'''

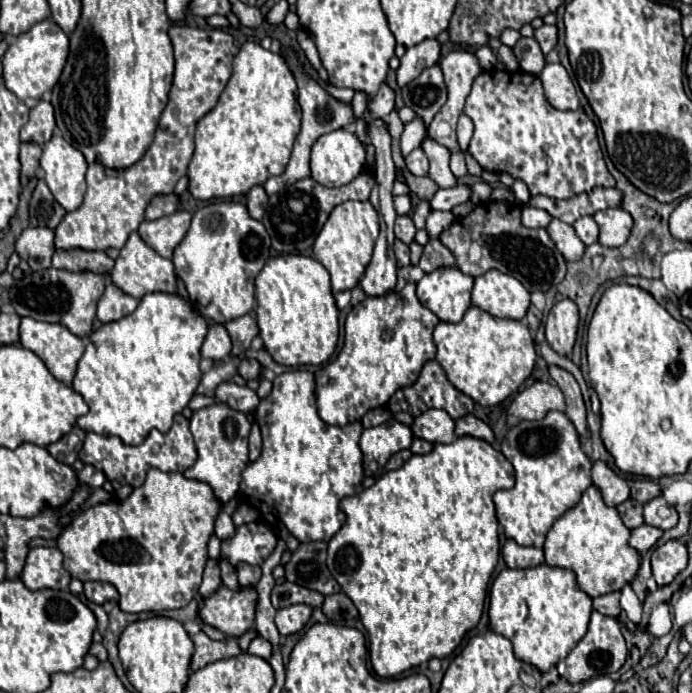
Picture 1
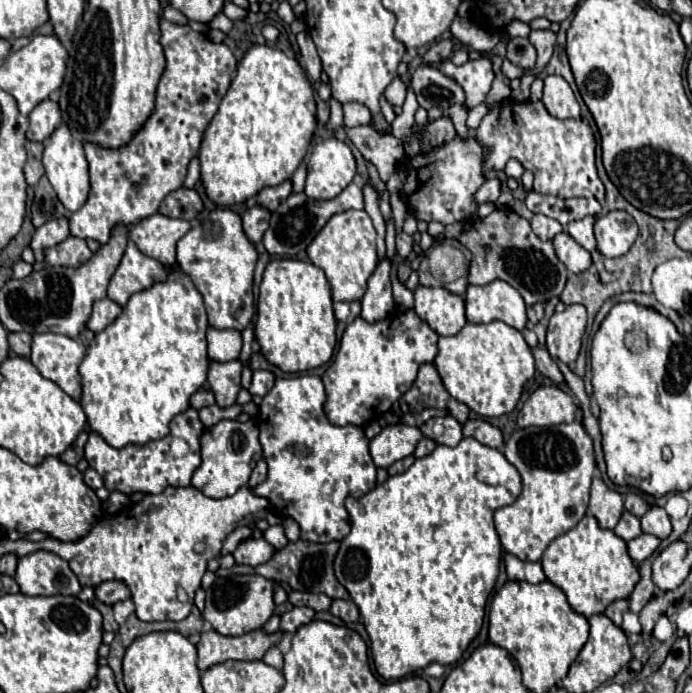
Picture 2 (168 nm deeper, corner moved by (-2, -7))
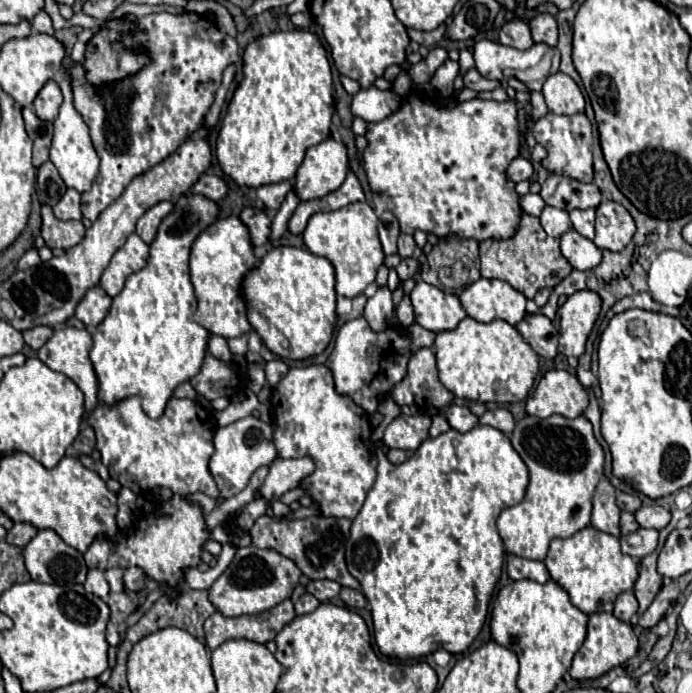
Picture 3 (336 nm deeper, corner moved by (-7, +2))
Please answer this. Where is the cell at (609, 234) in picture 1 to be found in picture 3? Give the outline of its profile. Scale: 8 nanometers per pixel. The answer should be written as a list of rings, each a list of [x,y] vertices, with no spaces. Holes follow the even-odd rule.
[[[600,203],[596,209],[596,237],[600,249],[622,251],[636,233],[636,221],[620,203]]]

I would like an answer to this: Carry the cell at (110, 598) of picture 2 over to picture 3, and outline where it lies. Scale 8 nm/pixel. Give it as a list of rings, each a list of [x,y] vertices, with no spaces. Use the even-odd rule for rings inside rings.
[[[128,567],[128,569],[124,569],[124,577],[122,577],[122,581],[124,581],[124,589],[126,591],[140,591],[142,587],[144,587],[144,573],[142,573],[142,569],[140,567]]]

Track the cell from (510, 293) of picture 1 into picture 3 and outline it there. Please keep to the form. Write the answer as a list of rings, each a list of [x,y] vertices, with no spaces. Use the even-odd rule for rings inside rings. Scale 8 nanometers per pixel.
[[[478,279],[460,293],[464,311],[482,323],[504,319],[512,325],[526,317],[526,297],[500,279]]]

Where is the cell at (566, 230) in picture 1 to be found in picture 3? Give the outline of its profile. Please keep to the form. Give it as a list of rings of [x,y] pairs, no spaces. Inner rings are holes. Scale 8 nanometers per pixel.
[[[574,229],[566,231],[560,239],[562,239],[562,255],[570,261],[574,269],[588,271],[602,261],[602,251],[590,239],[582,237]]]

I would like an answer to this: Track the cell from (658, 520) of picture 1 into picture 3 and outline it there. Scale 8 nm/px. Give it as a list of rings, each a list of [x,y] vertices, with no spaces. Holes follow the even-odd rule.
[[[644,505],[634,515],[636,515],[636,521],[640,523],[640,527],[658,529],[658,531],[664,529],[672,517],[672,513],[660,505]]]

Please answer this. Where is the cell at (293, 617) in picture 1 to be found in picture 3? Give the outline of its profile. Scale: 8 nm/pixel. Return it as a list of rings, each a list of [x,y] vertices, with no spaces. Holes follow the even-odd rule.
[[[304,593],[304,595],[294,603],[294,609],[296,609],[296,615],[306,615],[306,613],[312,613],[318,605],[320,605],[320,601],[318,601],[314,595]]]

'''

- [Exercise objective]: The job is to copy all the records precisely while omitting any picture.

- [Result]:
Picture 1
Picture 2 (168 nm deeper, corner moved by (-2, -7))
Picture 3 (336 nm deeper, corner moved by (-7, +2))
Please answer this. Where is the cell at (609, 234) in picture 1 to be found in picture 3? Give the outline of its profile. Scale: 8 nanometers per pixel. The answer should be written as a list of rings, each a list of [x,y] vertices, with no spaces. Holes follow the even-odd rule.
[[[600,203],[596,209],[596,237],[600,249],[622,251],[636,233],[636,221],[620,203]]]

I would like an answer to this: Carry the cell at (110, 598) of picture 2 over to picture 3, and outline where it lies. Scale 8 nm/pixel. Give it as a list of rings, each a list of [x,y] vertices, with no spaces. Use the even-odd rule for rings inside rings.
[[[128,567],[128,569],[124,569],[124,577],[122,577],[122,581],[124,581],[124,589],[126,591],[140,591],[142,587],[144,587],[144,573],[142,573],[142,569],[140,567]]]

Track the cell from (510, 293) of picture 1 into picture 3 and outline it there. Please keep to the form. Write the answer as a list of rings, each a list of [x,y] vertices, with no spaces. Use the even-odd rule for rings inside rings. Scale 8 nanometers per pixel.
[[[478,279],[460,293],[464,311],[482,323],[504,319],[512,325],[526,317],[526,297],[500,279]]]

Where is the cell at (566, 230) in picture 1 to be found in picture 3? Give the outline of its profile. Please keep to the form. Give it as a list of rings of [x,y] pairs, no spaces. Inner rings are holes. Scale 8 nanometers per pixel.
[[[574,229],[566,231],[560,239],[562,239],[562,255],[570,261],[574,269],[588,271],[602,261],[602,251],[590,239],[582,237]]]

I would like an answer to this: Track the cell from (658, 520) of picture 1 into picture 3 and outline it there. Scale 8 nm/px. Give it as a list of rings, each a list of [x,y] vertices, with no spaces. Holes follow the even-odd rule.
[[[644,505],[634,515],[636,515],[636,521],[640,523],[640,527],[658,529],[658,531],[664,529],[672,517],[672,513],[660,505]]]

Please answer this. Where is the cell at (293, 617) in picture 1 to be found in picture 3? Give the outline of its profile. Scale: 8 nm/pixel. Return it as a list of rings, each a list of [x,y] vertices, with no spaces. Holes follow the even-odd rule.
[[[304,593],[304,595],[294,603],[294,609],[296,609],[296,615],[306,615],[306,613],[312,613],[318,605],[320,605],[320,601],[318,601],[314,595]]]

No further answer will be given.